Submitted to: Midwestern Section of the American Society of Animal Science
Publication Type: Abstract only
Publication Acceptance Date: 3/21/2012
Publication Date: 3/21/2012
Citation: Song, R., Chen, C., Johnston, L., Kerr, B.J., Weber, T.E., Shurson, G. 2012. Effects of feeding diets containing highly oxidized dried distillers grains with solubles (DDGS) with increasing vitamin E levels to wean-finish pigs on growth performance, carcass composition, and pork fat quality [abstract]. Midwestern Section of the American Society of Animal Science. Journal of Animal Science 90 (Suppl. 2):64. Interpretive Summary:
Technical Abstract: Lipid peroxidation in animal feed has been shown to negatively impact growth performance and meat quality. A total of 432 weanling pigs were used to evaluate the effects of feeding highly oxidized DDGS with 3 levels of vitamin E on growth performance, carcass composition, and pork fat quality. The DDGS source used in this study was 2X higher in thiobarbituric acid reactive substances (TBARS, 5.2 vs. 1.8 ng/mg oil) and 6X higher in peroxide value (PV, 84.1 vs. 11.5 meq/kg oil) than the averages from 30 other sources, and 25X higher in TBARS and 27X higher in PV than a reference sample of corn. Pens within blocks were randomly assigned to one of 6 dietary treatments in a 2 x 3 factorial design. Pigs were fed corn-soybean meal (CON) or 30% DDGS diets with 3 levels of vitamin E (alpha-tocopheryl acetate): none supplemented (No-E), NRC level (1X-E), or 10X NRC level (10X-E).

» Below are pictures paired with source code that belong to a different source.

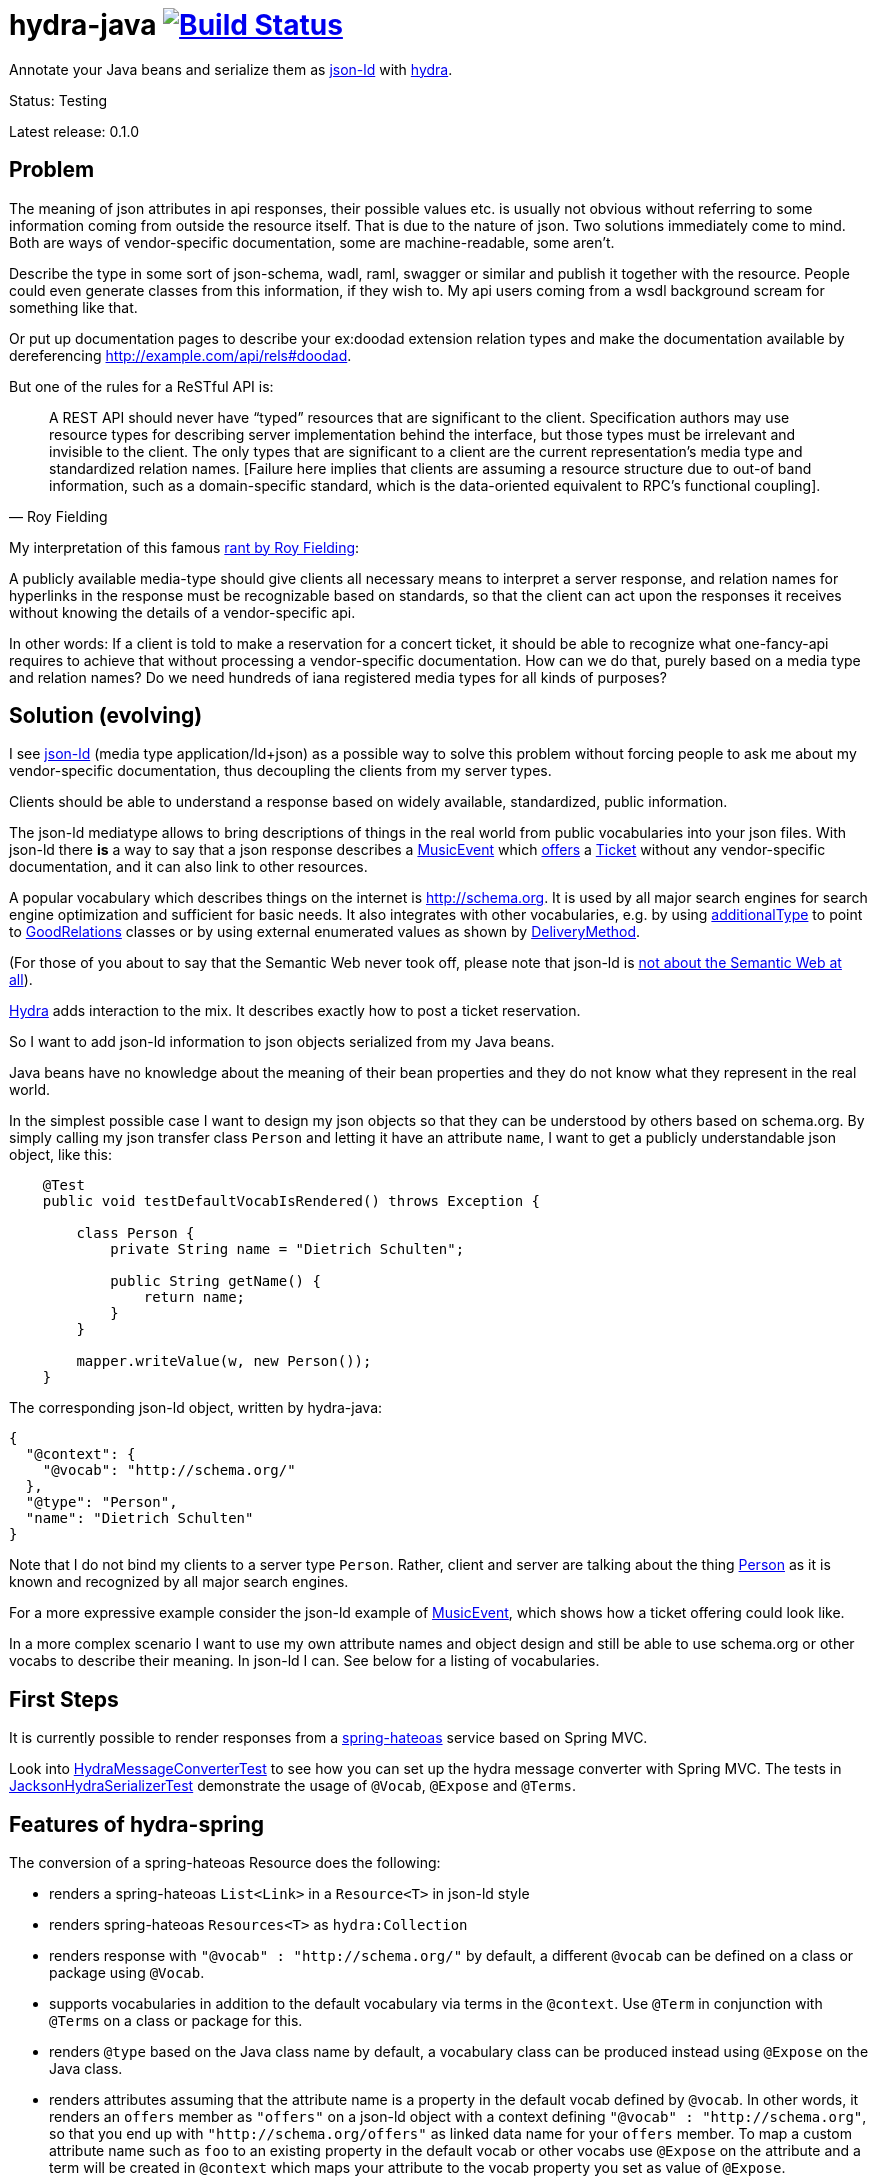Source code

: = hydra-java image:https://travis-ci.org/dschulten/hydra-java.svg?branch=master["Build Status", link="https://travis-ci.org/dschulten/hydra-java"]


Annotate your Java beans and serialize them as http://www.w3.org/TR/json-ld/[json-ld] with http://www.hydra-cg.com/spec/latest/core/[hydra].

Status: Testing

Latest release: 0.1.0

== Problem

The meaning of json attributes in api responses, their possible values etc. is usually not obvious without referring to some 
information coming from outside the resource itself. That is due to the nature of json. Two solutions immediately come to mind. Both are ways of vendor-specific documentation, some are machine-readable, some aren't. 

Describe the type in some sort of json-schema, wadl, raml, swagger or similar and publish it together with the resource. People could even generate classes from this information, if they wish to. My api users coming from a wsdl background scream for something like that. 

Or put up documentation pages to describe your ex:doodad extension relation types and make the documentation available by dereferencing http://example.com/api/rels#doodad.

But one of the rules for a ReSTful API is:

[quote, Roy Fielding]
____
A REST API should never have “typed” resources that are significant to the client. 
Specification authors may use resource types for describing server implementation behind the interface, 
but those types must be irrelevant and invisible to the client. 
The only types that are significant to a client are the current representation’s media type and standardized relation names. 
[Failure here implies that clients are assuming a resource structure due to out-of band information, 
such as a domain-specific standard, which is the data-oriented equivalent to RPC's functional coupling].
____

My interpretation of this famous http://roy.gbiv.com/untangled/2008/rest-apis-must-be-hypertext-driven[rant by Roy Fielding]:

A publicly available media-type should give clients all necessary means to interpret a server response, 
and relation names for hyperlinks in the response must be recognizable based on standards, so that the client can act upon 
the responses it receives without knowing the details of a vendor-specific api.

In other words: If a client is told to make a reservation for a concert ticket, it should be able to recognize what 
one-fancy-api requires to achieve that without processing a vendor-specific documentation. How can we do that, purely based on a media type and relation names? Do we need hundreds of iana registered media types for all kinds of purposes?

== Solution (evolving)

I see http://www.w3.org/TR/json-ld/[json-ld] (media type application/ld+json) as a possible way to solve this problem without forcing people to ask me
about my vendor-specific documentation, thus decoupling the clients from my server types.

Clients should be able to understand a response based on widely available, standardized, public information.

The json-ld mediatype allows to bring descriptions of things in the real world from public vocabularies into your json files. With json-ld there *is* a way to say that a json response describes a http://schema.org/MusicEvent[MusicEvent] which http://schema.org/offers[offers] a http://schema.org/Ticket[Ticket] without any vendor-specific documentation, and it can also link to other resources.

A popular vocabulary which describes things on the internet is http://schema.org. It is used by all major search engines for search engine optimization and sufficient for basic needs. It also integrates with other vocabularies, 
e.g. by using http://schema.org/additionalType[additionalType] to point to http://purl.org/goodrelations/[GoodRelations] classes or by using external enumerated values as shown by http://schema.org/DeliveryMethod[DeliveryMethod].

(For those of you about to say that the Semantic Web never took off, please note that json-ld is http://manu.sporny.org/2014/json-ld-origins-2/[not about the Semantic Web at all]).

http://www.hydra-cg.com/[Hydra] adds interaction to the mix. It describes exactly how to post a ticket reservation.

So I want to add json-ld information to json objects serialized from my Java beans.

Java beans have no knowledge about the meaning of their bean properties and they do not know what they represent in the real world.

In the simplest possible case I want to design my json objects so that they can be understood by others based on schema.org.
By simply calling my json transfer class `Person` and letting it have an attribute `name`, I want to get a publicly understandable
json object, like this:

[source, Java]
----
    @Test
    public void testDefaultVocabIsRendered() throws Exception {

        class Person {
            private String name = "Dietrich Schulten";

            public String getName() {
                return name;
            }
        }

        mapper.writeValue(w, new Person());
    }
----

The corresponding json-ld object, written by hydra-java:

[source, Javascript]
----
{
  "@context": {
    "@vocab": "http://schema.org/"
  },
  "@type": "Person",
  "name": "Dietrich Schulten"
}
----

Note that I do not bind my clients to a server type `Person`. 
Rather, client and server are talking about the thing http://schema.org/Person[Person] as it is known and recognized by all major search engines.

For a more expressive example consider the json-ld example of http://schema.org/MusicEvent[MusicEvent], which shows how a ticket offering could look like.
	
In a more complex scenario I want to use my own attribute names and object design and still be able to use schema.org or other vocabs to describe their meaning. In json-ld I can. See below for a listing of vocabularies.

== First Steps
It is currently possible to render responses from a https://github.com/spring-projects/spring-hateoas[spring-hateoas] service based on Spring MVC.

Look into https://github.com/dschulten/hydra-java/blob/master/hydra-spring/src/test/java/de/escalon/hypermedia/spring/HydraMessageConverterTest.java[HydraMessageConverterTest] to see how you can set up the hydra message converter with Spring MVC.
The tests in https://github.com/dschulten/hydra-java/blob/master/hydra-core/src/test/java/de/escalon/hypermedia/hydra/serialize/JacksonHydraSerializerTest.java[JacksonHydraSerializerTest] demonstrate the usage of `@Vocab`, `@Expose` and `@Terms`.

== Features of hydra-spring
The conversion of a spring-hateoas Resource does the following:

- renders a spring-hateoas `List<Link>` in a `Resource<T>` in json-ld style
- renders spring-hateoas `Resources<T>` as `hydra:Collection`
- renders response with `"@vocab" : "http://schema.org/"` by default, a different `@vocab` can be defined on a class or package using `@Vocab`.
- supports vocabularies in addition to the default vocabulary via terms in the `@context`. Use `@Term` in conjunction with `@Terms` on a class or package for this.
- renders `@type` based on the Java class name by default, a vocabulary class can be produced instead using `@Expose` on the Java class.
- renders attributes assuming that the attribute name is a property in the default vocab defined by `@vocab`. In other words, it renders an `offers` member as `"offers"` on a json-ld object with a context defining `"@vocab" : "http://schema.org"`, so that you end up with `"http://schema.org/offers"` as linked data name for your `offers` member. To map a custom attribute name such as `foo` to an existing property in the default vocab or other vocabs use `@Expose` on the attribute and a term will be created in `@context` which maps your attribute to the vocab property you set as value of  `@Expose`.
- renders Java enums assuming that an enum value name is an enumerated value defined by the default vocab. In json-ld it is not only possible to have attribute names, but also attribute values that have linked data names. The idiom to express that is `"@type" : "@vocab"`. An example of this is http://schema.org/OnSitePickup[OnSitePickup], which is an enum value for the property http://schema.org/availableDeliveryMethod[availableDeliveryMethod]. If your enum value is ON_SITE_PICKUP, it will be rendered as ON_SITE_PICKUP and hydra-java will add the necessary definition to the context which makes it clear that ON_SITE_PICKUP is actually `http://schema.org/OnSitePickup`. If your Java enum values have a different name, use `@Expose` on the enum value to get a correct representation in the context. Note that you can also expose an enum value from a different vocabulary such as GoodRelations, see below.

As a short demonstration consider the following example for  `@Expose` and `@Term`.

The example shows a Java enum named `BusinessValue` whose enum values are exposed as values from GoodRelations. The enum appears on an Offer object with a GoodRelations term:

[source, Java]
----
    enum BusinessFunction {
        @Expose("gr:LeaseOut")
        RENT,
        @Expose("gr:Sell")
        FOR_SALE,
        @Expose("gr:Buy")
        BUY
    }

    @Term(define = "gr", as = "http://purl.org/goodrelations/v1#")
    class Offer {
        public BusinessFunction businessFunction;
        ...
    }
----

The json-ld output written by hydra-java makes the GoodRelations url known under the shorthand `gr`, says that the `businessFunction` property contains values defined by a vocabulary and maps the Java enum value `RENT` to its linked data name `"gr:LeaseOut"`.

[source, Javascript]
----
{
    "@context": {
      "@vocab": "http://schema.org/"
      "gr": "http://purl.org/goodrelations/v1#",
      "businessFunction": {"@type": "@vocab"},
      "RENT": "gr:LeaseOut",
    },
    "@type": "Offer",
    "businessFunction": "RENT"
}
----


== Maven Support
These are the maven coordinates for hydra-spring:

[source, XML]
----
<dependency>
  <groupId>de.escalon.hypermedia</groupId>
  <artifactId>hydra-spring</artifactId>
  <version>0.1.0</version>
</dependency>
----

== Vocabularies
What if schema.org is not sufficient? On
http://lov.okfn.org/dataset/lov/[Linked Open Vocabularies] you can search for terms in other vocabularies. Another option is to http://www.w3.org/wiki/WebSchemas/SchemaDotOrgProposals[propose an addition to schema.org].

If you are unsure which vocab to use, ask on the http://lists.w3.org/Archives/Public/public-hydra/[ hydra mailing list].



	
== Acknowledgements

I would like to thank Mike Amundsen, Stu Charlton, Jon Moore, Jørn Wildt, Mike Kelly, Markus Lanthaler, Gregg Kellog and Manu Sporny for their inspiration and for valuable comments along the way. Also thanks to Oliver Gierke who has been accepting some of my pull requests to spring-hateoas.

Compared to CON, inclusion of 30% DDGS in diets reduced (P < 0.001) final BW (110 vs. 107 kg), overall ADG (0.76 vs. 0.74 kg/d) and G:F. Overall ADFI tended to decrease (P = 0.10) and G:F increased (P = 0.03) when dietary vitamin E level increased. Hot carcass weight, dressing percentage, backfat depth and loin eye area were reduced (P < 0.01) in pigs fed DDGS compared to CON, but percentage of fat-free carcass lean was not affected. Feeding DDGS increased (P < 0.001) PUFA concentration, particularly linoleic acid (P < 0.001), and iodine value (P < 0.001) in belly fat and backfat compared to pigs fed CON. Vitamin E level in LM was higher (P < 0.001) in 10X-E than No-E or 1X-E dietary treatments. Compared to CON, pigs fed DDGS showed increased vitamin E level in LM when fed No-E (1.0 vs. 3.1 µg/g, P = 0.005), but not when fed 1X-E or 10X-E. These results indicate that feeding highly oxidized, 30% DDGS diets to wean-finish pigs may negatively affect growth performance and dressing percentage, and supplementation of additional vitamin E in the diet did not counteract these effects, but did improve G:F and vitamin E level in LM.